Model learns the **structure + logic** from examples.

### When to use

* Task is **nuanced or custom**
* You need **consistent formatting**
* Domain-specific logic (finance, medical, logs, code, etc.)

### Limitations

* Longer prompts → higher cost
* Too many examples can confuse or bias the model


In [None]:
few_shot_messages = [
    {
        "role": "system",
        "content": (
            "You are a restaurant review classifier. "
            "For each review, output sentiment and primary issue. "
            "Format: <Sentiment> - <Issue>. Output only this."
            "None can new be the output, Give whatever you think is best below are some examples"
        ),
    },

    {
        "role": "user",
        "content": (
            "Overall okay. Biriyani was not as good. The rest of the items were good. "
            "Kadai paneer was too high a price for the quantity served. Ambiance is nice."
        ),
    },
    {"role": "assistant", "content": "Positive - High Price"},

    {
        "role": "user",
        "content": (
            "There's no menu card. Staff has to say the menu which makes customers uncomfortable. "
            "Overall taste wise average and overhyped and overpriced."
        ),
    },
    {"role": "assistant", "content": "Negative - Menu Card Issue"},

    {
        "role": "user",
        "content": (
            "Food tastes good but the service is very slow and waiting time is high."
        ),
    },
    {"role": "assistant", "content": "Negative - Slow Service"},

    {
        "role": "user",
        "content": (
            "The ambiance is beautiful and the staff is polite, but the food quality is inconsistent."
        ),
    },
    {"role": "assistant", "content": "Positive - Food Consistency"},
    {
        "role": "user",
        "content": (
            "I never leave this place disappointed. All the dishes are good and well served. "
            "The staff is attentive and suggests good menu options."
        ),
    },
]

output = call_llm(few_shot_messages)
print("MODEL OUTPUT:", output)

MODEL OUTPUT: Positive - No Issue



# Comparison & Analysis

ANALYSIS
========

1. Tone & Consistency

    Zero-shot:
    - Relies purely on the system instruction.
    - Tone may vary slightly between runs.

Requirement A: In the few-shot prompting text, what output did the model return for the last restaurant review?
Requirement B: From the few-shot prompting text, list every label given in the assistant turns of the few-shot message list.
Requirement C: Copy the few-shot prompting text word for word from "# Comparison &" up to and including "slightly between runs.".
The records that come next have no connection to the few-shot prompting text.

Record excerpts:
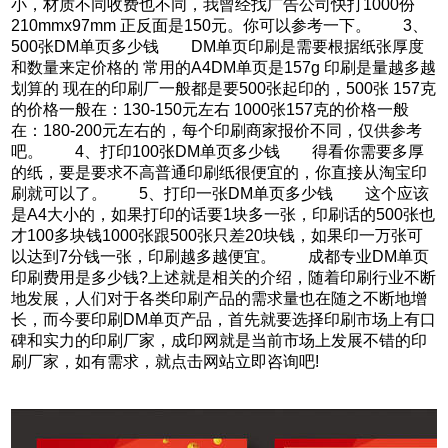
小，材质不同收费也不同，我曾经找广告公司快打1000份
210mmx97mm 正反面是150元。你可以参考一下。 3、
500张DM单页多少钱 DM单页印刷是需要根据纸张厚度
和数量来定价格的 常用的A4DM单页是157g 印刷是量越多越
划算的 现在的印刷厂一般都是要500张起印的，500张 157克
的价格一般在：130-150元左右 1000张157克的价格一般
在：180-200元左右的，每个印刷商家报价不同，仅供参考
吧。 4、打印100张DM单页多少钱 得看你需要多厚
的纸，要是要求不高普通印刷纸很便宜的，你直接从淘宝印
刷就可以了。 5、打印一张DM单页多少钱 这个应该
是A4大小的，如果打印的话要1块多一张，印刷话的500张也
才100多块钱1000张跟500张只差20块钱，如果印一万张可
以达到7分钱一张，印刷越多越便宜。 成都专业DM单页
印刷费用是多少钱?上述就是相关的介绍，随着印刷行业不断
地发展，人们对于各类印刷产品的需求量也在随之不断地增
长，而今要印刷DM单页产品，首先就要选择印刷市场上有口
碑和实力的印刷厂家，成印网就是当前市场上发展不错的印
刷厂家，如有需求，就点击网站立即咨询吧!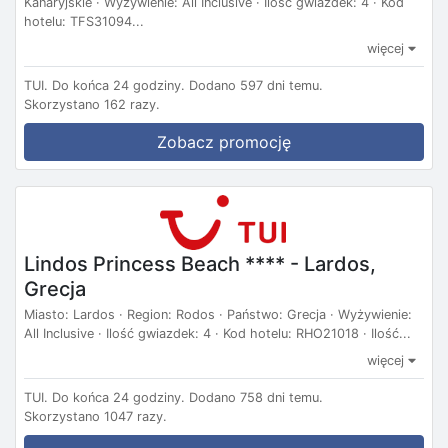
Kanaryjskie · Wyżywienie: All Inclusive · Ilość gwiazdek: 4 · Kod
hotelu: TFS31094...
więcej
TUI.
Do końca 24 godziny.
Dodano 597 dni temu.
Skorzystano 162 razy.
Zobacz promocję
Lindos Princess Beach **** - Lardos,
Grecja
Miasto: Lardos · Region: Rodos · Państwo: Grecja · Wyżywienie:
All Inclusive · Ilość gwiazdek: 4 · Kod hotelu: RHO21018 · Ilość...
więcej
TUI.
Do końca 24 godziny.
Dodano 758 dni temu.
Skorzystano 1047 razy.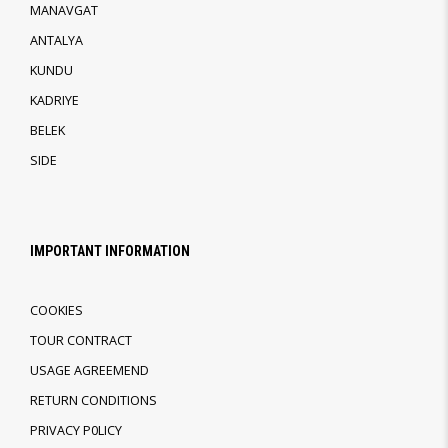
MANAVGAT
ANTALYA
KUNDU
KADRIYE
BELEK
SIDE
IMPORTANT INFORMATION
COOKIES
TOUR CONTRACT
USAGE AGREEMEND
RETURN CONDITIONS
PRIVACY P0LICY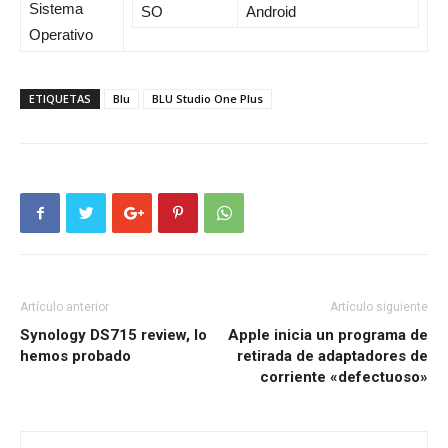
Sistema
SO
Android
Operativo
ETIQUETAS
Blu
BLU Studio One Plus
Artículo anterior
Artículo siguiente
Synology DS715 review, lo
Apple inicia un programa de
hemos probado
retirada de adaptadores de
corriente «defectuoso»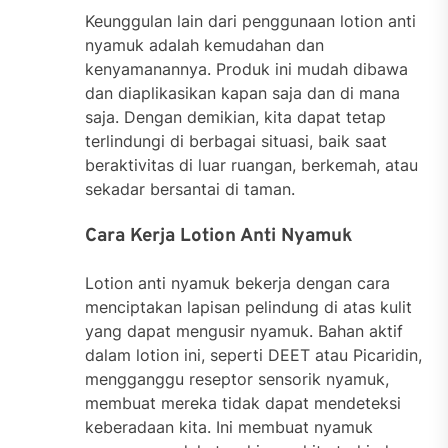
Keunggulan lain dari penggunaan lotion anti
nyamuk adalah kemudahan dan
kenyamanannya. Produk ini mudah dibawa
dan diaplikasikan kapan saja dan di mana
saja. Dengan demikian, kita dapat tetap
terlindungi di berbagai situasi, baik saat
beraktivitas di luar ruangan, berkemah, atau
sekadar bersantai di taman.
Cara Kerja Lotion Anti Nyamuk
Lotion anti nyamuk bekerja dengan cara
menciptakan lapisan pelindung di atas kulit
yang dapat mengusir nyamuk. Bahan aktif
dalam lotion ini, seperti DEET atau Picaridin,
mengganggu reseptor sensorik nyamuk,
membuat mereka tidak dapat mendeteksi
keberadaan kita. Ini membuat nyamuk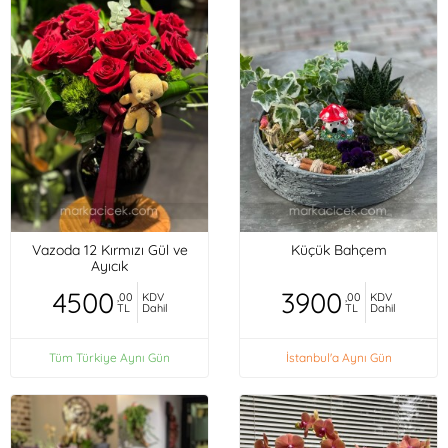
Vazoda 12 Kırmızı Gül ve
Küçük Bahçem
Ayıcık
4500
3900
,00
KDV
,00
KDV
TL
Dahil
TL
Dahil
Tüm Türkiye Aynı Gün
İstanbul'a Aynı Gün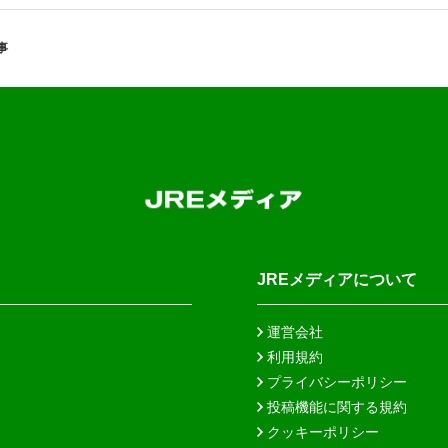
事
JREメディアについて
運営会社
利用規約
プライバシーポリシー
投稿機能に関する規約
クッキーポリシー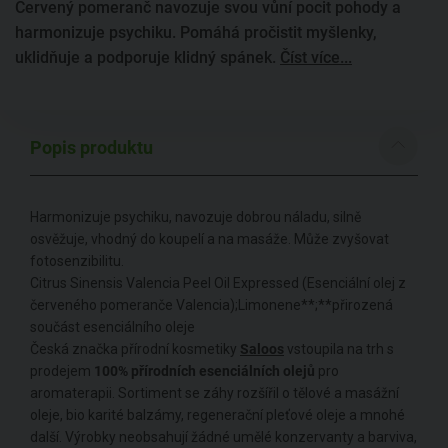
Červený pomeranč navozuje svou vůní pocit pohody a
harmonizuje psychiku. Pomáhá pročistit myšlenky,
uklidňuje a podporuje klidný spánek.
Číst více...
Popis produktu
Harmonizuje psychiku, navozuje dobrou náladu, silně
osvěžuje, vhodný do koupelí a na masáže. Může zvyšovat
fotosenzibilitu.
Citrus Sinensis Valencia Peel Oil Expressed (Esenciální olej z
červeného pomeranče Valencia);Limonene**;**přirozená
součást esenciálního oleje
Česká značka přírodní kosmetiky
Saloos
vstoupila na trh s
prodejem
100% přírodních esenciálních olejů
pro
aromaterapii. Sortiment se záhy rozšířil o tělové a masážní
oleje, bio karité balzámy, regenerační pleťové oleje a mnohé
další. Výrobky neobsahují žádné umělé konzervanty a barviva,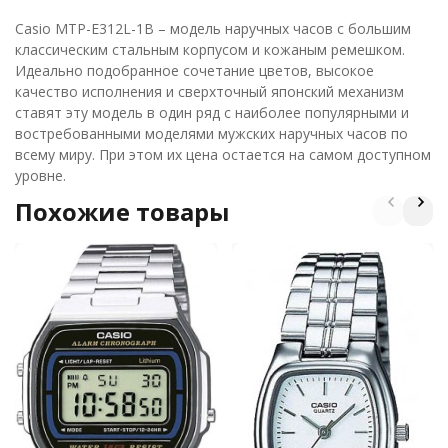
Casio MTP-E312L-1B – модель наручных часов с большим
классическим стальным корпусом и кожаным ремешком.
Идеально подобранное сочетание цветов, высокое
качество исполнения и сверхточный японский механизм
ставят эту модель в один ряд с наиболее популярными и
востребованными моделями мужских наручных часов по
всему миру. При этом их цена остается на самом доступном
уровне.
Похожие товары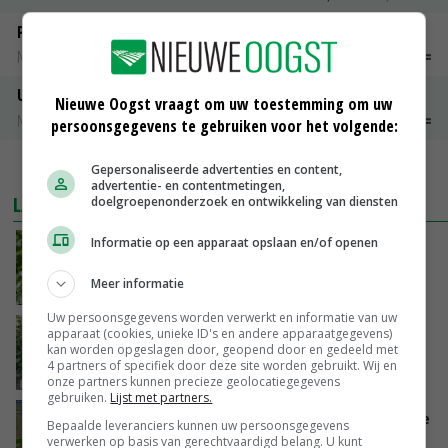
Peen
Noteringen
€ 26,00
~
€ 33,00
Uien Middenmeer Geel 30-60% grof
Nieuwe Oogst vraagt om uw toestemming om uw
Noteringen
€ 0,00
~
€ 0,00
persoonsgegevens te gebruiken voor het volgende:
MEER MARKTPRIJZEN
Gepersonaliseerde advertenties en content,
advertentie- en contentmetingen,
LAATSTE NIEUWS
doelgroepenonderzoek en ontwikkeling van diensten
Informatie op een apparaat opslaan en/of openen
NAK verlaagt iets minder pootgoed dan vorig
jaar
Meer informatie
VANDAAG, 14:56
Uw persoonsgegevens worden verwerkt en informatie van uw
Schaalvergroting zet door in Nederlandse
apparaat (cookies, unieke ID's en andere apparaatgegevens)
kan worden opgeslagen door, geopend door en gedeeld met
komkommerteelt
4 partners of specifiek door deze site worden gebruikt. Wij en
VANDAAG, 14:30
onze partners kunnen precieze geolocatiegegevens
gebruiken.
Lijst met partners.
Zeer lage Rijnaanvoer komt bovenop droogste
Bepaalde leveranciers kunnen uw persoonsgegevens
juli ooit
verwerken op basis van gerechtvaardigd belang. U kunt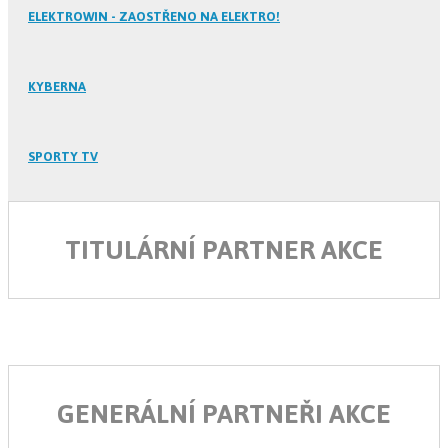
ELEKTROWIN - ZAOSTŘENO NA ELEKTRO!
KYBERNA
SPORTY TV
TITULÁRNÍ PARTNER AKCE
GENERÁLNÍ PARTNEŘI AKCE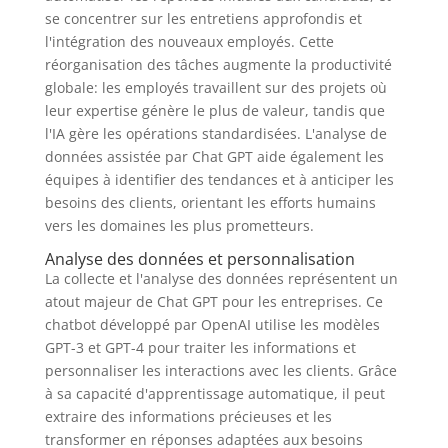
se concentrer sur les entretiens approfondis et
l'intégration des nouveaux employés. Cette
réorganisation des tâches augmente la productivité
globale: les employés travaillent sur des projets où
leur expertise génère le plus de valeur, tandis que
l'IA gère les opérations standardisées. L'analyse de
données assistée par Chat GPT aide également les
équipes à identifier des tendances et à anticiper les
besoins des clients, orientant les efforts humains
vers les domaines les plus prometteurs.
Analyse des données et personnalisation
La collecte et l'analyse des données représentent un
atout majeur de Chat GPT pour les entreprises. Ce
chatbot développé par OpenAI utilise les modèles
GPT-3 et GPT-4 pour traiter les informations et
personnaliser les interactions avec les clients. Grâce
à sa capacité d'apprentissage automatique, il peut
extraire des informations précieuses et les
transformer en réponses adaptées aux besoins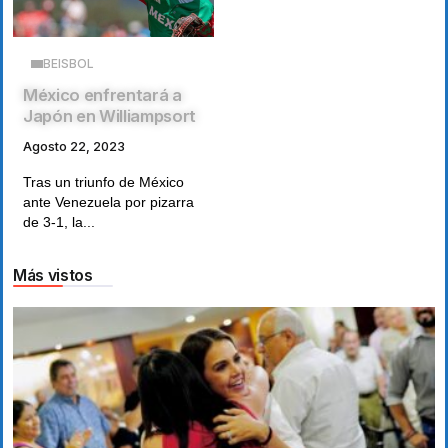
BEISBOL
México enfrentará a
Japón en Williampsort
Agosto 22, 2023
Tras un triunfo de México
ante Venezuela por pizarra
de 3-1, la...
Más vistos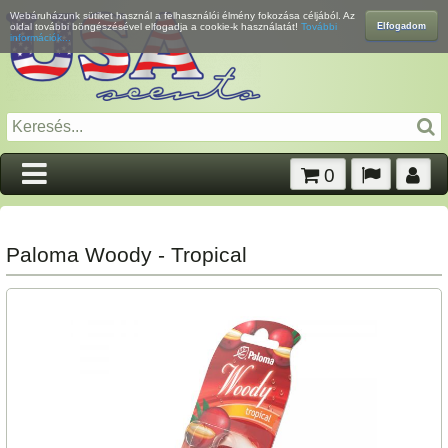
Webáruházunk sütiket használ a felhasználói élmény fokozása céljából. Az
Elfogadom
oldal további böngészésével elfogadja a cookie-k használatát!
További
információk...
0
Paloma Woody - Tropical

Output A: Positive - No Issue

Output B:
Positive - High Price
Negative - Menu Card Issue
Negative - Slow Service
Positive - Food Consistency

Output C:
# Comparison & Analysis

ANALYSIS
========

1. Tone & Consistency

    Zero-shot:
    - Relies purely on the system instruction.
    - Tone may vary slightly between runs.